- **Work to complete**
The expected response consists solely of the lines from the line with "ring mcp: (587, 417)" through the last line of the material below, copied exactly.
━━━━━ Provided records ━━━━━
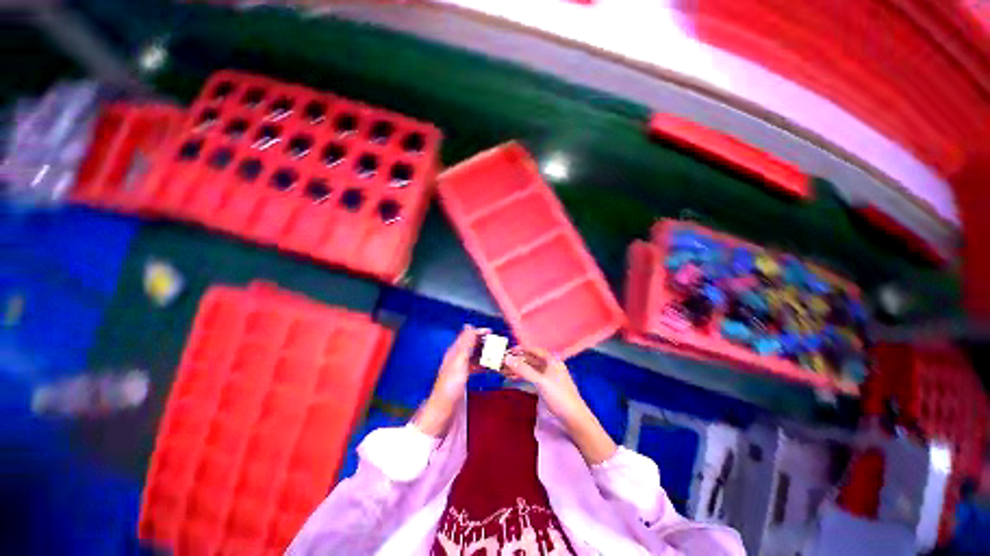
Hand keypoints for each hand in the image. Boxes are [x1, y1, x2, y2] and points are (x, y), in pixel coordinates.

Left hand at [412, 325, 487, 436]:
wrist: (444, 408)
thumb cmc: (451, 384)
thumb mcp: (459, 361)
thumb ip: (465, 344)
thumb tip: (470, 325)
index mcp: (455, 351)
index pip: (468, 336)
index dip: (479, 332)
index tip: (492, 332)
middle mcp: (457, 356)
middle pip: (472, 344)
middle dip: (485, 342)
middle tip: (498, 344)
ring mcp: (460, 367)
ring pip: (475, 354)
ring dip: (485, 352)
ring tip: (497, 354)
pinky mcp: (463, 376)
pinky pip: (475, 365)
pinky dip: (483, 363)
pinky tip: (490, 366)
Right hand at [503, 348, 586, 425]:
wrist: (574, 418)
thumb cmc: (559, 396)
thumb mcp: (540, 381)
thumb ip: (523, 369)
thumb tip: (507, 358)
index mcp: (552, 360)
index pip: (534, 350)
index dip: (521, 349)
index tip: (507, 351)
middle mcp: (550, 366)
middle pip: (531, 360)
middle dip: (517, 360)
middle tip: (502, 362)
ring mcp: (549, 377)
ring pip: (530, 370)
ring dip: (518, 369)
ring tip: (503, 371)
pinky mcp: (547, 388)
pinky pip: (532, 379)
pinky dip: (522, 378)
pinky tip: (512, 379)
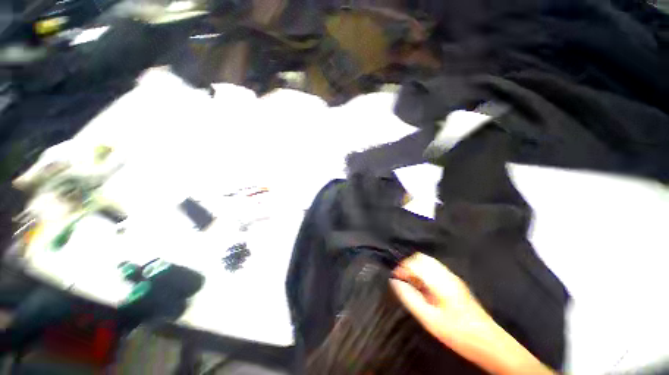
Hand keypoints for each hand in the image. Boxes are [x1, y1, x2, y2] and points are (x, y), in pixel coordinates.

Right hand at [390, 253, 489, 344]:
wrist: (489, 343)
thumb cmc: (458, 333)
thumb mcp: (430, 319)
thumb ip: (410, 298)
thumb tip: (395, 282)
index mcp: (440, 281)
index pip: (415, 262)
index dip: (402, 267)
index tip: (394, 278)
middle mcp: (446, 274)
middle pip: (421, 258)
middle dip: (408, 265)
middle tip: (402, 280)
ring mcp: (452, 277)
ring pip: (428, 262)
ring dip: (415, 268)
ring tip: (411, 284)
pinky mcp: (455, 283)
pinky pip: (434, 269)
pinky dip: (423, 272)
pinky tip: (423, 288)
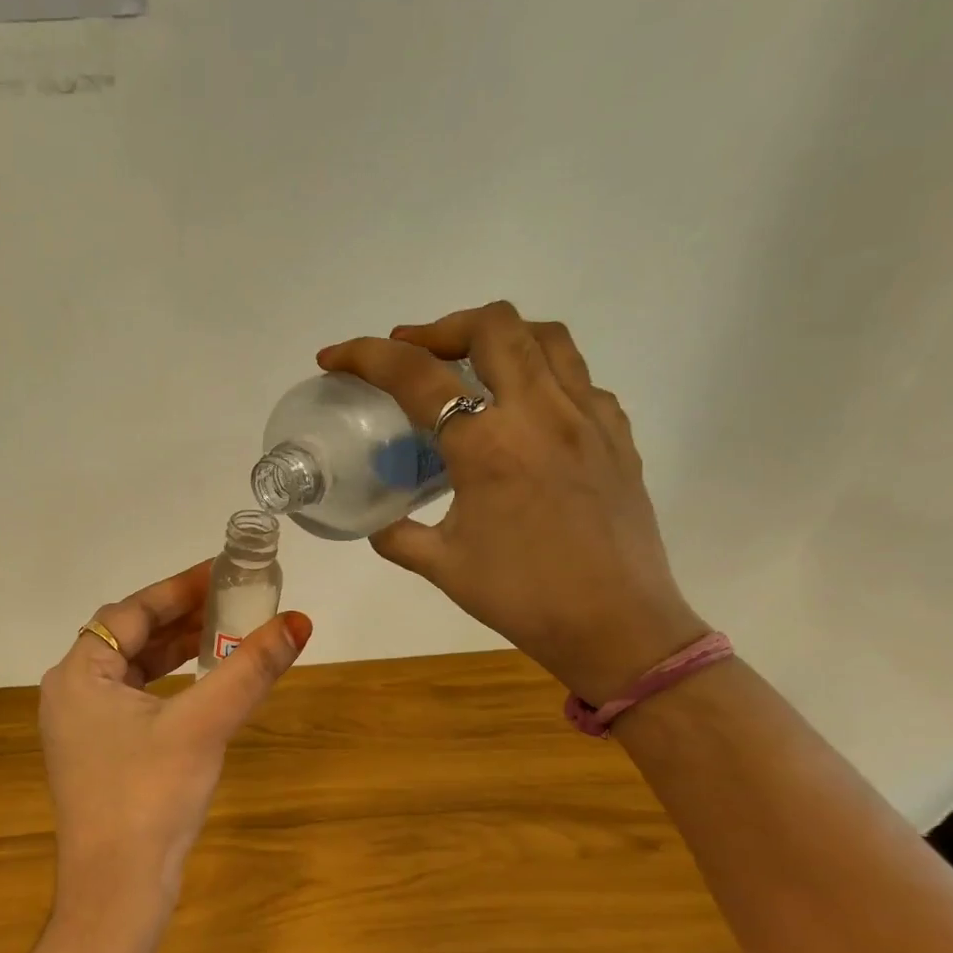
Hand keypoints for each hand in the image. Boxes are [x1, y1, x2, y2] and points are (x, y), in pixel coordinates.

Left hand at [40, 562, 311, 936]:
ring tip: (224, 632)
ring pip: (131, 670)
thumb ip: (249, 669)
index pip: (129, 612)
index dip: (177, 589)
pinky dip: (167, 685)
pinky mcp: (97, 755)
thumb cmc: (150, 798)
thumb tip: (298, 622)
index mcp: (78, 675)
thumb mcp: (203, 726)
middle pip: (128, 637)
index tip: (220, 572)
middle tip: (230, 599)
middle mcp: (70, 694)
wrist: (116, 894)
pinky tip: (201, 684)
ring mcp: (81, 728)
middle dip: (179, 618)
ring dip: (175, 650)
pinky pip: (134, 700)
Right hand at [319, 301, 705, 703]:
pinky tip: (523, 408)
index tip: (334, 357)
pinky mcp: (616, 434)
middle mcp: (540, 413)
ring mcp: (587, 417)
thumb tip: (378, 523)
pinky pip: (577, 377)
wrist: (618, 626)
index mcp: (487, 445)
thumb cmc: (524, 598)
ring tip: (467, 363)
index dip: (364, 356)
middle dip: (438, 328)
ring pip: (545, 336)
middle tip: (411, 353)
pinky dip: (540, 372)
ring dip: (495, 336)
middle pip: (490, 326)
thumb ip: (398, 536)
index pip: (415, 375)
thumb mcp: (442, 567)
━━━━━
- **Result below**
ring mcp: (587, 417)
thumb tip: (378, 523)
pinky pip: (577, 377)
wrist: (618, 626)
index mcp: (487, 445)
thumb cmc: (524, 598)
ring tip: (467, 363)
index dip: (364, 356)
middle dip: (438, 328)
ring pip: (545, 336)
middle tip: (411, 353)
pinky dip: (540, 372)
ring dip: (495, 336)
middle pip: (490, 326)
thumb ip: (398, 536)
index pip: (415, 375)
thumb mcp: (442, 567)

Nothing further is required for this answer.